(Source records)

◆ ◆ ◆ ◆ ◆ ◆ ◆

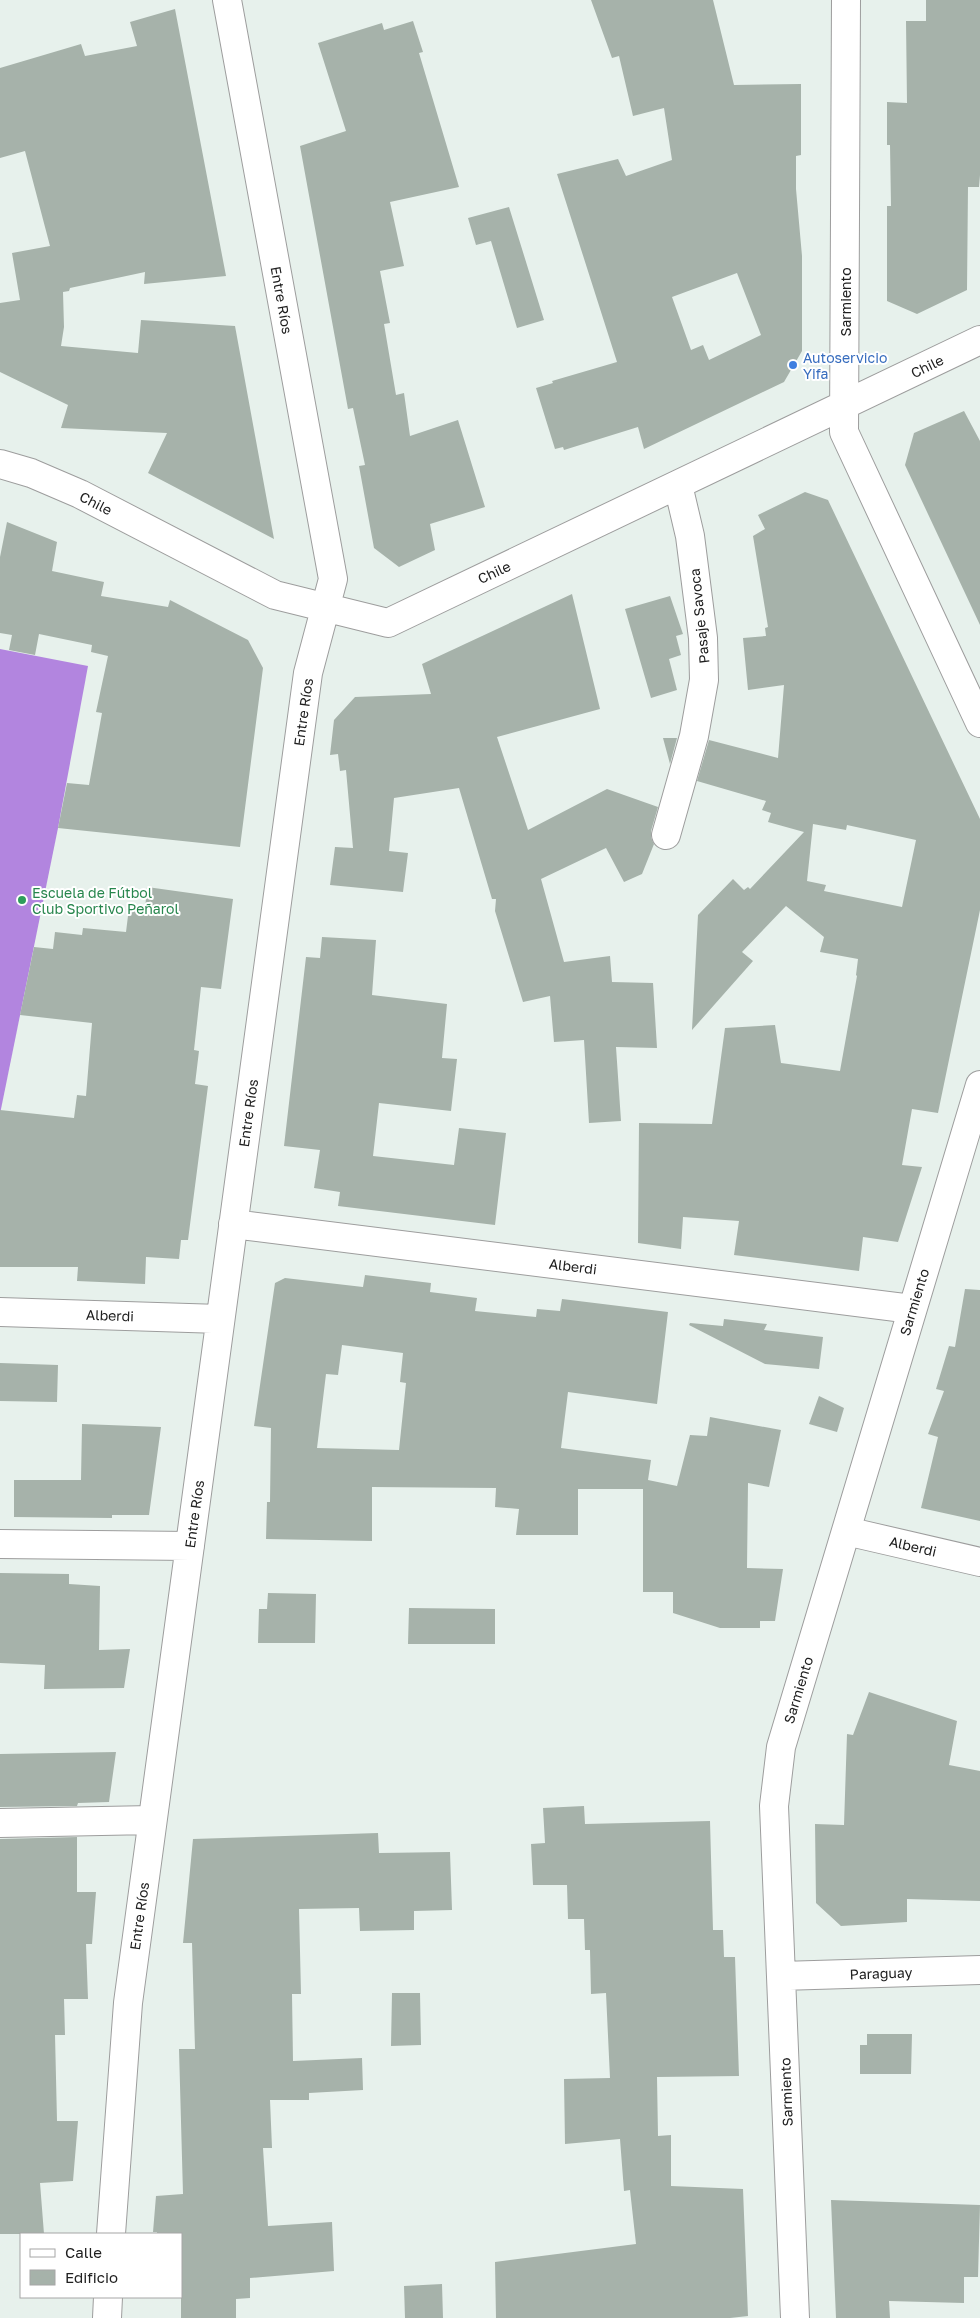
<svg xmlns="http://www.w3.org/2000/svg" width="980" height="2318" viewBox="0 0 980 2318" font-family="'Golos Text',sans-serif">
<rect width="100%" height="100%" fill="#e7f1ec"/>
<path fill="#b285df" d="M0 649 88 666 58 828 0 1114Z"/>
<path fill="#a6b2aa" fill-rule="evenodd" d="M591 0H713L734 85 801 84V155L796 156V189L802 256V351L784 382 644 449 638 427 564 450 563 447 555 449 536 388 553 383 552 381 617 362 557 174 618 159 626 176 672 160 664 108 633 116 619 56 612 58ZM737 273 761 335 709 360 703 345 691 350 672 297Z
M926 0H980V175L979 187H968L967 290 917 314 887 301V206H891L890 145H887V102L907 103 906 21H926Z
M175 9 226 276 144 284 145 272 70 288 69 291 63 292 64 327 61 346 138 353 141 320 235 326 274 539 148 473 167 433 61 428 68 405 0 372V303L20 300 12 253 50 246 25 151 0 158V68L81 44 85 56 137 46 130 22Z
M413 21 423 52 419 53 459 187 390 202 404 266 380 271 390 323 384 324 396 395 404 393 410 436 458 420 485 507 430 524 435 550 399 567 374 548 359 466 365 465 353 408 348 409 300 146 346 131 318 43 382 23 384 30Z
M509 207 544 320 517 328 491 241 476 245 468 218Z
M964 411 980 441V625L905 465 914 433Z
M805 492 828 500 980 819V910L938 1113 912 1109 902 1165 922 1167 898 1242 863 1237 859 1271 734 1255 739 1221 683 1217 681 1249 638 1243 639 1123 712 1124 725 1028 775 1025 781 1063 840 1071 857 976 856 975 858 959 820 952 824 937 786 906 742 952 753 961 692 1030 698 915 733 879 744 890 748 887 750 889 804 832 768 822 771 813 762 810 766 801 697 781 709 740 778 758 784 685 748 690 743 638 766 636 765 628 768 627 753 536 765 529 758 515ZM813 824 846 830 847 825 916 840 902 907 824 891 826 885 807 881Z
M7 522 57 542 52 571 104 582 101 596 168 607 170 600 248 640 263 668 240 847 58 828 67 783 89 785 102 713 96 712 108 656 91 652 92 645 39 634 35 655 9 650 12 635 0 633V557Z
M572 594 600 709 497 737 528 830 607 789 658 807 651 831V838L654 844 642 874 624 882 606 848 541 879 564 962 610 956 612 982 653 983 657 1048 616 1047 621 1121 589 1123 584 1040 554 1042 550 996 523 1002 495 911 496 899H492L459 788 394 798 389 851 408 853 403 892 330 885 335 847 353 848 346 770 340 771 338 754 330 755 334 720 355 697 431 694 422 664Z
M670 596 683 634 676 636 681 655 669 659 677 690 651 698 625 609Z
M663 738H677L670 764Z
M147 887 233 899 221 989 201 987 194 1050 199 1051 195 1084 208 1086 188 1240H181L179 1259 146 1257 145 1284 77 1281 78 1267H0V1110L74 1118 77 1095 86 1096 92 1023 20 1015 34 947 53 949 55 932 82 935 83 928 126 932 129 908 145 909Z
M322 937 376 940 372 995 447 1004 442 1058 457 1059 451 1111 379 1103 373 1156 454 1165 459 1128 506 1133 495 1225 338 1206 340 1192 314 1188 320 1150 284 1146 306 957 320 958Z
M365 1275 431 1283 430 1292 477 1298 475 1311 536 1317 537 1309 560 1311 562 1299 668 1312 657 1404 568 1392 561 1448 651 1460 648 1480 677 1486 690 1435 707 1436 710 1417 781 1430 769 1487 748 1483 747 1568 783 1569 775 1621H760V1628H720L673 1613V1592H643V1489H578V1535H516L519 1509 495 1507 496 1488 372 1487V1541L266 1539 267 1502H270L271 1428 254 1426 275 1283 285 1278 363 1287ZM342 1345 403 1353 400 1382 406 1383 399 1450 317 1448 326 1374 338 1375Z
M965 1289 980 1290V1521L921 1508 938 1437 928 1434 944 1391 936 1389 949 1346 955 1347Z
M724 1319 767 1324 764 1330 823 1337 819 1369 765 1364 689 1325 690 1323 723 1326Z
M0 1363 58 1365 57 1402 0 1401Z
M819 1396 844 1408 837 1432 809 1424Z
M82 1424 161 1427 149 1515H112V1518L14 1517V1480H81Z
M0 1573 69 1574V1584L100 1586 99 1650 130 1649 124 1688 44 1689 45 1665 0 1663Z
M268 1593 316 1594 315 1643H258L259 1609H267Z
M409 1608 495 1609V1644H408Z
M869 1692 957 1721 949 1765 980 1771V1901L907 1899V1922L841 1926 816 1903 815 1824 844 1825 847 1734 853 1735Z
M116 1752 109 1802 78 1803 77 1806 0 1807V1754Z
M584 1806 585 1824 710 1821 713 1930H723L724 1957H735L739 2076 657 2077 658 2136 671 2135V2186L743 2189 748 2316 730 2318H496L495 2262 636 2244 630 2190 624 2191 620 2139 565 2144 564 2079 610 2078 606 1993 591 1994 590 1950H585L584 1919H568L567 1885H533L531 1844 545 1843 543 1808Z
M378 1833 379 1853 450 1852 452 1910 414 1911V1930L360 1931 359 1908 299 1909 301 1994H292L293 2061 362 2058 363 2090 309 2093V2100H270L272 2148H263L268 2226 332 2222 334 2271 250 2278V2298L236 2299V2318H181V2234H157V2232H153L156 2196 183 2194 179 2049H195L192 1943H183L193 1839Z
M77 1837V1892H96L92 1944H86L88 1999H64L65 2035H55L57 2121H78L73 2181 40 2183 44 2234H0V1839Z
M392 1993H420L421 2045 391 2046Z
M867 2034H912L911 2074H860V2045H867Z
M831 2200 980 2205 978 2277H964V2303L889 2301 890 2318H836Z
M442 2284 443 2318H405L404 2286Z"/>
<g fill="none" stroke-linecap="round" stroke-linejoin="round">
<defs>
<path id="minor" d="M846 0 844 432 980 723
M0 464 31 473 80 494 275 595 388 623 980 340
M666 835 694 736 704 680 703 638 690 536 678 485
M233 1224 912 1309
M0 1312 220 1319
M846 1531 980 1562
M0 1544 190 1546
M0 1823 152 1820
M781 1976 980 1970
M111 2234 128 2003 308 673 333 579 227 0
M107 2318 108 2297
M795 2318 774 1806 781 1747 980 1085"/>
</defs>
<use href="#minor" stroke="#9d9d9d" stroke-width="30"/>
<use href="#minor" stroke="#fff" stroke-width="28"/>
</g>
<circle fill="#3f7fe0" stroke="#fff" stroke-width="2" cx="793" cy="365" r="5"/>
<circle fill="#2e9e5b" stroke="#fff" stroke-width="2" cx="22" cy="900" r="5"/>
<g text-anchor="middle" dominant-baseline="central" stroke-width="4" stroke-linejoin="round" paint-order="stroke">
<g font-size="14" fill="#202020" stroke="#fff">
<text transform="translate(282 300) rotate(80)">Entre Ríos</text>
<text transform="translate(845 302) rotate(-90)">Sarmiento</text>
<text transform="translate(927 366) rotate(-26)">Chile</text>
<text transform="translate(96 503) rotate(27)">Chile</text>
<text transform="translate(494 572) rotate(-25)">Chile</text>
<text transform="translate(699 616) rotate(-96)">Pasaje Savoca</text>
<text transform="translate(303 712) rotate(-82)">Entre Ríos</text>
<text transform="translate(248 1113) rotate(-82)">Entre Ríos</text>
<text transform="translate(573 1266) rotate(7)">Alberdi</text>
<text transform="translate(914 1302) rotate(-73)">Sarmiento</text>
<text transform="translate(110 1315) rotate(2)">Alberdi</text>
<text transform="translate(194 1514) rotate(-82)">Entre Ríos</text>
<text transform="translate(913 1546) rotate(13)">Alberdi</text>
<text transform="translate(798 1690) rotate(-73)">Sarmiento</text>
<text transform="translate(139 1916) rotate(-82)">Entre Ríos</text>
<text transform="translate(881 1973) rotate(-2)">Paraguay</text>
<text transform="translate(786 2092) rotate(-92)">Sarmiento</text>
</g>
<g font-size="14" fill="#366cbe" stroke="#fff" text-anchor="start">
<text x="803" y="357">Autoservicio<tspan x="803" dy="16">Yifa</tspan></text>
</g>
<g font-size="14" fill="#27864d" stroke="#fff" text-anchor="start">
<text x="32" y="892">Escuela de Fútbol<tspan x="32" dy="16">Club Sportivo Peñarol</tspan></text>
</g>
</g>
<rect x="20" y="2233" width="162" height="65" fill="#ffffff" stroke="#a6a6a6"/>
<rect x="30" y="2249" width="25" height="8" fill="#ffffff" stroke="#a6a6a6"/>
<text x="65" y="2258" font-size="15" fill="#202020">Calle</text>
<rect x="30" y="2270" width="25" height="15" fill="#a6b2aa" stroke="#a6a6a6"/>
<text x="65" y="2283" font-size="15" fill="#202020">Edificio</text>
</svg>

◆ ◆ ◆ ◆ ◆ ◆ ◆

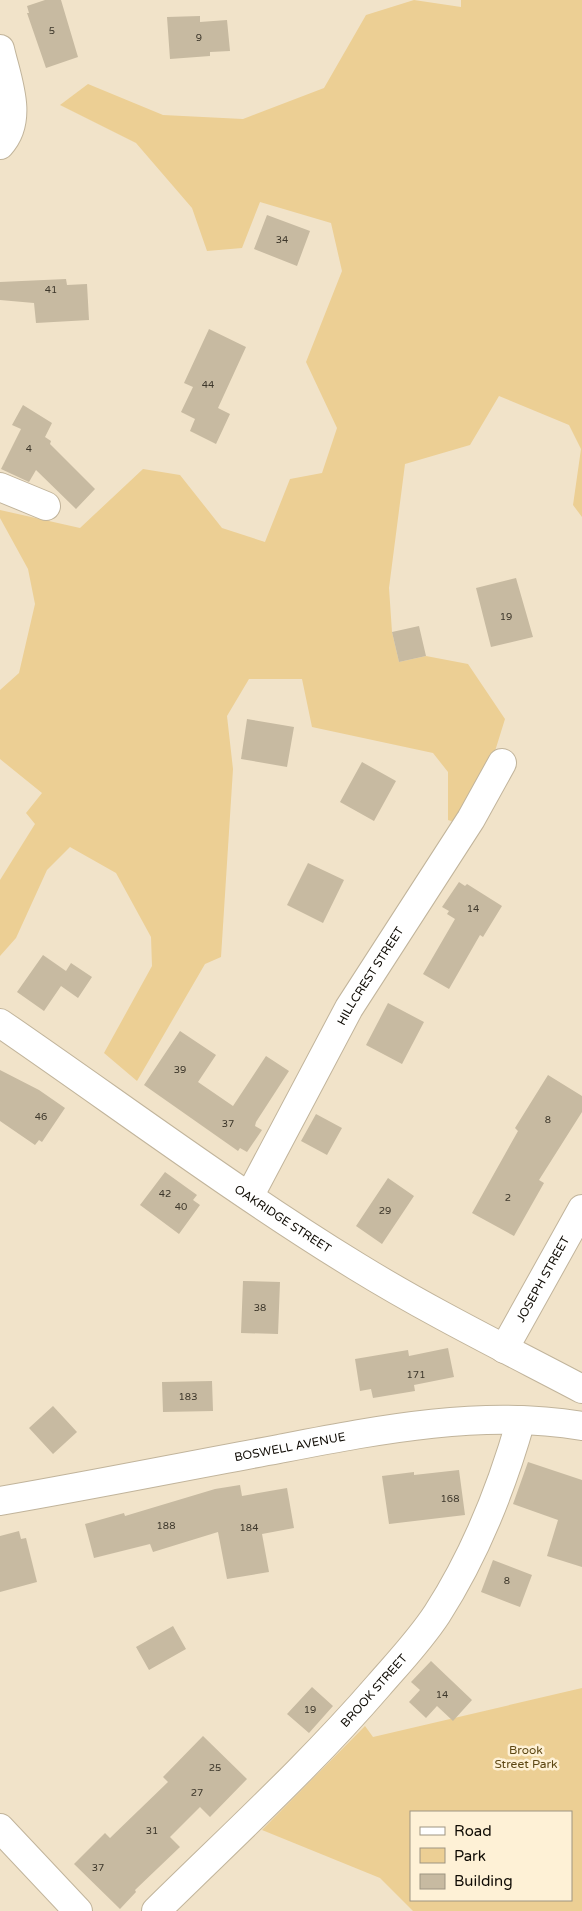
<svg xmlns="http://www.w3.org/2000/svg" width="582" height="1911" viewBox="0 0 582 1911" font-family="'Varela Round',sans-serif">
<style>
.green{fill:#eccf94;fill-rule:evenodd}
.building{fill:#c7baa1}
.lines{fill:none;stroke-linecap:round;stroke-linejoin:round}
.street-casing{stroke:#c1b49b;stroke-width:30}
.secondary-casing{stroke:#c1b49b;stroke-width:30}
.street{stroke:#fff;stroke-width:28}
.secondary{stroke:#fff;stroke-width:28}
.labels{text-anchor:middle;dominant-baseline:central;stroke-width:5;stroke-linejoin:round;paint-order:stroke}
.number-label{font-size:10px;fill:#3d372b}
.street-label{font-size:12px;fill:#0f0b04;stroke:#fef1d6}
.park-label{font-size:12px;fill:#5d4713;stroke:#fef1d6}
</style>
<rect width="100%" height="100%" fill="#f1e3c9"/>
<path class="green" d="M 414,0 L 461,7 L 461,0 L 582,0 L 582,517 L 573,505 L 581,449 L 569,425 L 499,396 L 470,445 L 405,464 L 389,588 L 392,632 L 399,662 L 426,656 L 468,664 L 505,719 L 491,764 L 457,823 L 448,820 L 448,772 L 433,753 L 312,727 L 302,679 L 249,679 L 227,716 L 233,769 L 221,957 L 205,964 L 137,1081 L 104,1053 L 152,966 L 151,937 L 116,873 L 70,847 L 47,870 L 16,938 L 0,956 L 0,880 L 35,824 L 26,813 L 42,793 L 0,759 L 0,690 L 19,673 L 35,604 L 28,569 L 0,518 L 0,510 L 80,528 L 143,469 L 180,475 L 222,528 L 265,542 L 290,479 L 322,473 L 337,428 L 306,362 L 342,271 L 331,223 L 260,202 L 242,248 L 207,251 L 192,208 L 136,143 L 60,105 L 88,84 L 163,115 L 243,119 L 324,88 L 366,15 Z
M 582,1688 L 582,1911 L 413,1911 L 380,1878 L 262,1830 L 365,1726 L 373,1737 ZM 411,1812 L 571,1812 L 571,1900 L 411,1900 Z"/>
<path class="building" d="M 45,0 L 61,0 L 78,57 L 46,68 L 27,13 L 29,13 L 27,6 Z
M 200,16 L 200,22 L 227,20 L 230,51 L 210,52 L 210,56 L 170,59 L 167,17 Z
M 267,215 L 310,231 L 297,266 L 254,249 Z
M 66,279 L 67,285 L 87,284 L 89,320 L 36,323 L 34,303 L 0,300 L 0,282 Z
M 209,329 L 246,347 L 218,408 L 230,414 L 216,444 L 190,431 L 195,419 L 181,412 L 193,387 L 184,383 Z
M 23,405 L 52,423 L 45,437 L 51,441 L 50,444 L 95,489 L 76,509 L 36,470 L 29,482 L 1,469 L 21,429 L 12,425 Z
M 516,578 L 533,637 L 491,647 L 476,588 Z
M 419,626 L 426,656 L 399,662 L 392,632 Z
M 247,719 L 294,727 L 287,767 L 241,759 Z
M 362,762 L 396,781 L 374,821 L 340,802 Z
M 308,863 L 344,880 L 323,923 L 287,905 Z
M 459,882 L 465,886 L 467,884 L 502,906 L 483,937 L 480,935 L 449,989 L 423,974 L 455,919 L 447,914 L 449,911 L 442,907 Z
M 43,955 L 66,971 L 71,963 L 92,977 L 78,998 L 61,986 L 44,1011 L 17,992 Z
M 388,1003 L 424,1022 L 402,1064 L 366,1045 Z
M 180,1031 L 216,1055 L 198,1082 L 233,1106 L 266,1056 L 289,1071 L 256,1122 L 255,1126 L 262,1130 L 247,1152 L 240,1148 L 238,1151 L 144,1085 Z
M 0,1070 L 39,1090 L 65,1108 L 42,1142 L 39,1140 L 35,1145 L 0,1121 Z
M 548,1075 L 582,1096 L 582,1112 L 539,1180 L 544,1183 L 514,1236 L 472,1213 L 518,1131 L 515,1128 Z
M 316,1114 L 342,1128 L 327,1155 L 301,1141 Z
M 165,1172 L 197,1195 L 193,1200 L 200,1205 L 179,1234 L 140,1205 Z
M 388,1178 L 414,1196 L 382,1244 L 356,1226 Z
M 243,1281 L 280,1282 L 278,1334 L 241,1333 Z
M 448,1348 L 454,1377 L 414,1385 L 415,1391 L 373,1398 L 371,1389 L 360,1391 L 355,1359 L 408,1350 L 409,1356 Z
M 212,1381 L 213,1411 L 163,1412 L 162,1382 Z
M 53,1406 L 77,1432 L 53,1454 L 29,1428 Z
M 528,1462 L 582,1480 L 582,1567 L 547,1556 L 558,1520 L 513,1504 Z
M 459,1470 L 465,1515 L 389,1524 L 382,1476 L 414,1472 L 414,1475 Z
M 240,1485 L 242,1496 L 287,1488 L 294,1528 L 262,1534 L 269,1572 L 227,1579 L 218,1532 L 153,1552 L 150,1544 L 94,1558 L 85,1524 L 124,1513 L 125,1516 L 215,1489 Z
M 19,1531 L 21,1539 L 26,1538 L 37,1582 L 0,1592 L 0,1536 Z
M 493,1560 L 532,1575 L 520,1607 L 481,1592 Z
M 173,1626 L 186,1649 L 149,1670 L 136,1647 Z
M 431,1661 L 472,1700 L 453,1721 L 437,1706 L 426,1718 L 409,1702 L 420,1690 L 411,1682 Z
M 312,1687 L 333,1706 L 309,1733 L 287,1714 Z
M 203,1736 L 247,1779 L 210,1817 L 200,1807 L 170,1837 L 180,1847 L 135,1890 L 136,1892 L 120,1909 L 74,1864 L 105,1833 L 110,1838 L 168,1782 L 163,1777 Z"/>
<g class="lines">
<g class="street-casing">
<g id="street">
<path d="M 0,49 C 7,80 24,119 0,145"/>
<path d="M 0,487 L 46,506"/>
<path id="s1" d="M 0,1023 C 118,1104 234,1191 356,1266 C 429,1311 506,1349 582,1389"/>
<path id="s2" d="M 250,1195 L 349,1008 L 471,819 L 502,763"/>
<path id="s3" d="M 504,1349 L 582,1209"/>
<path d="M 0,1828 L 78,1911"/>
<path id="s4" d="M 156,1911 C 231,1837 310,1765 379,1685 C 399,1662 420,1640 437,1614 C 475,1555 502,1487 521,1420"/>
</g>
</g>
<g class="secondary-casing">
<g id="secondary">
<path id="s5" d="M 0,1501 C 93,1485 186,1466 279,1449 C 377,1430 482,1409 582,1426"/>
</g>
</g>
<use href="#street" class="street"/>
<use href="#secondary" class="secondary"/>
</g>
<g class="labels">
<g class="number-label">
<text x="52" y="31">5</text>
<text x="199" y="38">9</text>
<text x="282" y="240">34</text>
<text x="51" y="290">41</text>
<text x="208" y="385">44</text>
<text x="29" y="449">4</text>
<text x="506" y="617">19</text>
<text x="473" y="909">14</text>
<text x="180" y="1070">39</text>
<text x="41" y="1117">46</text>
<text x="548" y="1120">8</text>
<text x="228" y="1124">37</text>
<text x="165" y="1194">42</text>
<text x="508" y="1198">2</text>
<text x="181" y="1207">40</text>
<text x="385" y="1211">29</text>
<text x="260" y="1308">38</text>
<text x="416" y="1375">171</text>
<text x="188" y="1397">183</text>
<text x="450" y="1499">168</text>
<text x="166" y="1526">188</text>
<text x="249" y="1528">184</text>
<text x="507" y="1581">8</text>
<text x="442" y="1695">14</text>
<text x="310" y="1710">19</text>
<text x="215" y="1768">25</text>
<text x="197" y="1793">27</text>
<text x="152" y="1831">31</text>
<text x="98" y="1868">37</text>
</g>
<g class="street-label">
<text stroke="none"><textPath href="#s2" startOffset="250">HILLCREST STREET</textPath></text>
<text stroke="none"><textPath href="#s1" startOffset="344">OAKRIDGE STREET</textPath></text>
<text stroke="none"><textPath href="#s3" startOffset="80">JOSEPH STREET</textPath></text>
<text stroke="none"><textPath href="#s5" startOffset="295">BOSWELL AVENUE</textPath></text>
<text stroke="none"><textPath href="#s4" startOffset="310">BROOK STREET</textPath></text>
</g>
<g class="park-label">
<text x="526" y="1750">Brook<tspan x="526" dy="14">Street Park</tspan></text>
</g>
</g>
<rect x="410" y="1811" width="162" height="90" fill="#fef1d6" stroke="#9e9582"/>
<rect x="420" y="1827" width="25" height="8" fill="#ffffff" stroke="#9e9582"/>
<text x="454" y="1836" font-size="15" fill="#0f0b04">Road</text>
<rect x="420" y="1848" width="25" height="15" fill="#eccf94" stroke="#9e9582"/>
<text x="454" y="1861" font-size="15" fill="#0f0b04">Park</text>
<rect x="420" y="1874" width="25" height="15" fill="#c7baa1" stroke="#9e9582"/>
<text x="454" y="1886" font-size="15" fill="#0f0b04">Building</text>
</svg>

◆ ◆ ◆ ◆ ◆ ◆ ◆

Task item: Look through the entries and copy every line in which the string "linecap" appears.

Answer:
<g fill="none" stroke-linecap="round" stroke-linejoin="round">
.lines{fill:none;stroke-linecap:round;stroke-linejoin:round}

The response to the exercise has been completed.